THE RECORDS ::
Segment Open

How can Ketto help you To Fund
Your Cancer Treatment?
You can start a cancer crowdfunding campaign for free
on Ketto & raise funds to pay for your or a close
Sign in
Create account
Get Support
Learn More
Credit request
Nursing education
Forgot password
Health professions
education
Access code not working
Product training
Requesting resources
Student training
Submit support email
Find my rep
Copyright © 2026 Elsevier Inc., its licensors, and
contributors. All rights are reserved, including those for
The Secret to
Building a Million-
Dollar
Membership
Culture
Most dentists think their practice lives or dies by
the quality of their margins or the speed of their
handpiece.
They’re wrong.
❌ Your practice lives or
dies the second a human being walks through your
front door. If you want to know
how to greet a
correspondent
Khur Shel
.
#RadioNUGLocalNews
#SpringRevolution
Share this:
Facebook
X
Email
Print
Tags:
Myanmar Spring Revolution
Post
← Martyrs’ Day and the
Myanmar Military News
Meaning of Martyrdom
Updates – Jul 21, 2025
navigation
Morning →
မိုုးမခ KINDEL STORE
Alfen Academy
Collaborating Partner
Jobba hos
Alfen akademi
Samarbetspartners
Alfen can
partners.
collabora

Segment Closed
Segment Open

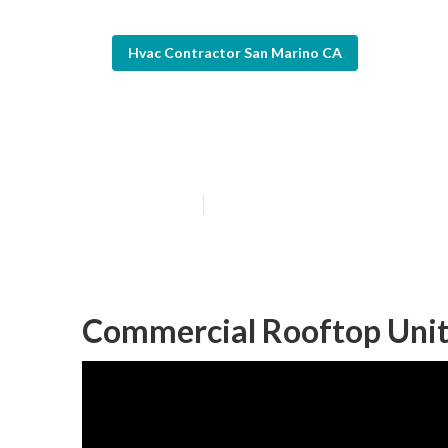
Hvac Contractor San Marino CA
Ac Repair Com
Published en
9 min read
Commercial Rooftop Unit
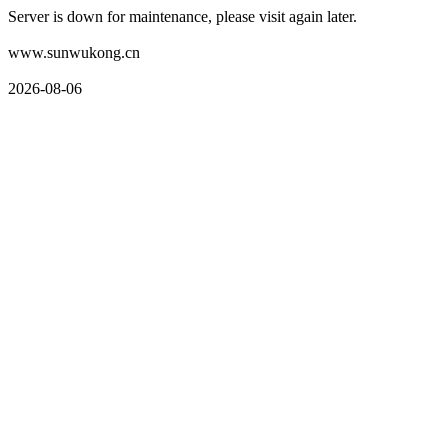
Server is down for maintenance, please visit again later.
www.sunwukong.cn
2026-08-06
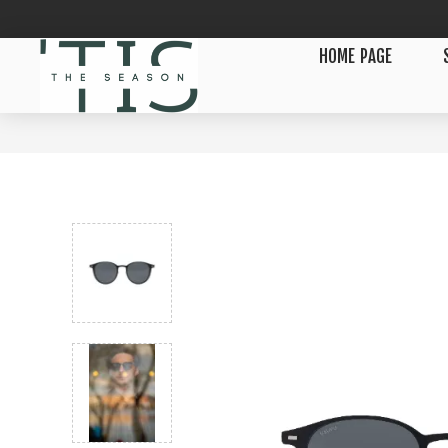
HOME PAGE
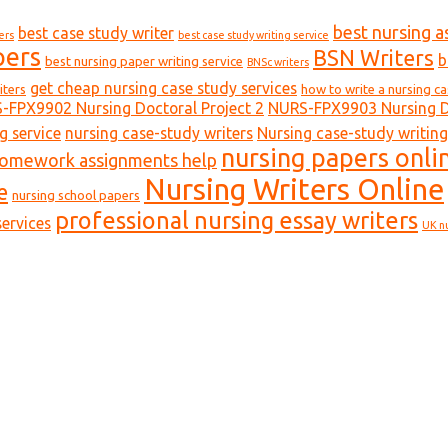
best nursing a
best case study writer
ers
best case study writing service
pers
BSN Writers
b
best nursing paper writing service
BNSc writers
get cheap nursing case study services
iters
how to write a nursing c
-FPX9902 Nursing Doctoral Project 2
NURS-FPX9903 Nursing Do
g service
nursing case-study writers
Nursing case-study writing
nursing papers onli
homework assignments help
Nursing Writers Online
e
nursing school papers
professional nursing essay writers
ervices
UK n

Segment Closed

ASSIGNMENT ::
Identify every line above that includes the word "best", and show those lines.

ANSWER FOR THE TASK ::
best nursing a
best case study writer
best case study writing service
best nursing paper writing service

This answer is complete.